Und am Ende der Buchbesprechung verlinke ich zu einem amerikanischen Spielfilm mit dem Titel Im Teufelskreis der Armut, den man sich kostenlos anschauen kann.
Hier geht es zum
Klappentext, zum Autorenporträt, zu den ersten Leseeindrücken und zu den
Buchdaten.
Die Handlung Die Handlung gebe ich sprunghaft wieder, wie ich dies beim Lesen erlebt habe.
Die Heldin dieses epochalen Familienepos ist Giulia
Masca, die als ganz junges Mädchen schwanger von zu Hause ausgebrochen ist. Sie
hat all ihre Ersparnisse zusammengekratzt und sich auf ein Schiff nach Amerika
begeben. Geschuldet war die Flucht nicht der Schwangerschaft, sondern dem
Partner Pietro Ferro, der sich mit einem anderen Mädchen namens Anita Leone
zusammengetan hat. Pietro und Giulia kennen sich seit frühster Kindheit und
waren sicher, wenn sie groß sind, würden sie gemeinsam in den Bund der Ehe
treten ...
Die Handlung beginnt in New York, als Giulia über
ihre Vergangenheit im italienischen Piemont reflektiert. Es ist das Jahr 1946.
Giulia ist 1901 von zu Hause abgehauen, ohne ein Sterbenswörtchen der Mutter zu
hinterlassen. Der Vater, der unter einer Alkoholsucht litt, kam ums Leben, als Giulia gerade mal acht oder neun Jahre alt war. Die
Handlung bewegt sich in der Erzählweise im Wechsel zwischen Borgo di Dentro und
New York ...
Das Schicksal wollte es anders. Giulia ging nun
nicht die Ehe mit Pietro ein, sondern mit einem nach Amerika eingewanderten
Italiener namens Libero Manfredi, der doppelt so alt ist wie Giulia selbst. Während
Manfredi vorurteilslos sich dem jungen schwangeren Mädchen annimmt, wird Giulia
von dessen Familie als Hure verspottet … Als Giulias Kind auf die Welt kommt,
nimmt Manfredi diesen Sohn wie einen eigenen an und gibt sich als seinen Vater
aus. Manfredi ist Krämer von Beruf. Er ist ein Illiterat, hat nur Rechnen
gelernt. Als Krämer hat er es dennoch geschafft, sich in Amerika durch mehrere
Läden einen Namen zu machen. Verkauft werden viele italienische Produkte.
Pietro ging hingegen die Ehe mit Anita ein, die zur
selben Zeit schwanger wurde wie Giulia. Beide junge Frauen fühlten sich zu
Pietro hingezogen, nur wusste die ahnungslose Giulia dies nicht.
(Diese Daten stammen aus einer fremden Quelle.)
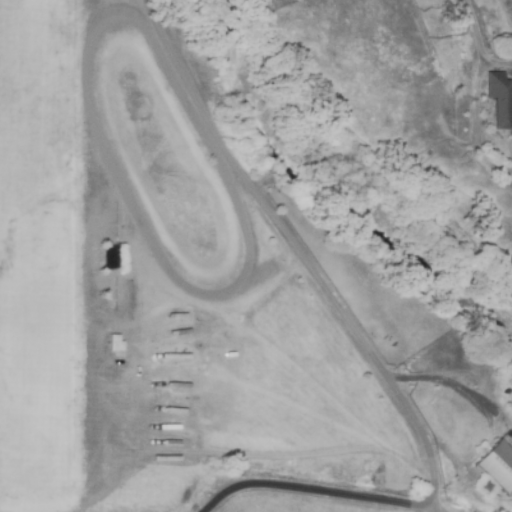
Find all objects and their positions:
road: (474, 26)
building: (500, 98)
building: (498, 99)
road: (295, 249)
park: (38, 253)
building: (494, 464)
building: (494, 471)
road: (313, 491)
road: (434, 506)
Als sie wortlos verschwand und sie nicht
wiedergefunden werden konnte, plagten Anita und Pietro stille Schuldgefühle.
Auch Anita
bringt einen Sohn zu Welt, der den Namen Nico erhält ...
Ihren Mann Pietro
verliert Anita im Zweiten Weltkrieg. Später auch ihren Sohn, indem er von deutschen Soldaten tödlich verletzt wurde.
Giulia ist aber durch die Flucht auch der Armut und
der harten Arbeit entronnen. Sie stammt wie viele ihrer Landsleute aus
ärmlichen Verhältnissen, die weder lesen noch schreiben konnten. Die Reichen im
Land übten Druck auf die Kleinen aus und ließen für einen Hungerlohn für sich
arbeiten. Trotz der Schulpflicht wurde Giulia nach drei Grundschuljahren von
der Bildungseinrichtung genommen, um zusammen mit ihrer Mutter in einer
Seidenspinnerei zu arbeiten. Durch die Ausbeutung der Arbeitskräfte sind die
Menschen unzufrieden und es kommt zu schweren politischen Unruhen und Krawallen.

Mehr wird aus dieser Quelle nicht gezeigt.